#### What to work on
Report each line of the records below that holds the word "criteria".

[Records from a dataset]
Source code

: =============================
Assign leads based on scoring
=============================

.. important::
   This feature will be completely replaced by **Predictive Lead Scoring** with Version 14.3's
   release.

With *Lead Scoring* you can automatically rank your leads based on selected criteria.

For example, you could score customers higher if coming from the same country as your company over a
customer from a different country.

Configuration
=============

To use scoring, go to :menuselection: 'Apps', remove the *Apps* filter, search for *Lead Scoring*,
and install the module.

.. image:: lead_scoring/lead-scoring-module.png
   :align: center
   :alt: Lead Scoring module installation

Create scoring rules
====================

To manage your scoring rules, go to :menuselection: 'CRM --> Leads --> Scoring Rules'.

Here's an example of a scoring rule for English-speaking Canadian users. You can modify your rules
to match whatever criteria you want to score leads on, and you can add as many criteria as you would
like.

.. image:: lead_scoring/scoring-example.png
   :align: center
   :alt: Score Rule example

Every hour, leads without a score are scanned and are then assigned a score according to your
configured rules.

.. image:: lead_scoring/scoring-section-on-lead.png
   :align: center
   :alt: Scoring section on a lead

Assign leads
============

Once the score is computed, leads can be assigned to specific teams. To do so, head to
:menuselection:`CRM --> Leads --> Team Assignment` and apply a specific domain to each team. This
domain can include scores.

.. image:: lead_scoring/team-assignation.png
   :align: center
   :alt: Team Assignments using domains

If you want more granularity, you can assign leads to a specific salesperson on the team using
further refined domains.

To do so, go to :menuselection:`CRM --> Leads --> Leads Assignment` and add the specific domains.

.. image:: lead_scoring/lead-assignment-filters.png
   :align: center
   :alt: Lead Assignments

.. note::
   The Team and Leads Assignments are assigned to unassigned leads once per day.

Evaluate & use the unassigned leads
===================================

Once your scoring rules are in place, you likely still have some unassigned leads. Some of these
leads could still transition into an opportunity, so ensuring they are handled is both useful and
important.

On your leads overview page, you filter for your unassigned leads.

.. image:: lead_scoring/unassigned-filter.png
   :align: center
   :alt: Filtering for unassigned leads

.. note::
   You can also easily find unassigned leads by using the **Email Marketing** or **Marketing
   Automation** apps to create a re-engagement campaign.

#### Your response
With *Lead Scoring* you can automatically rank your leads based on selected criteria.
to match whatever criteria you want to score leads on, and you can add as many criteria as you would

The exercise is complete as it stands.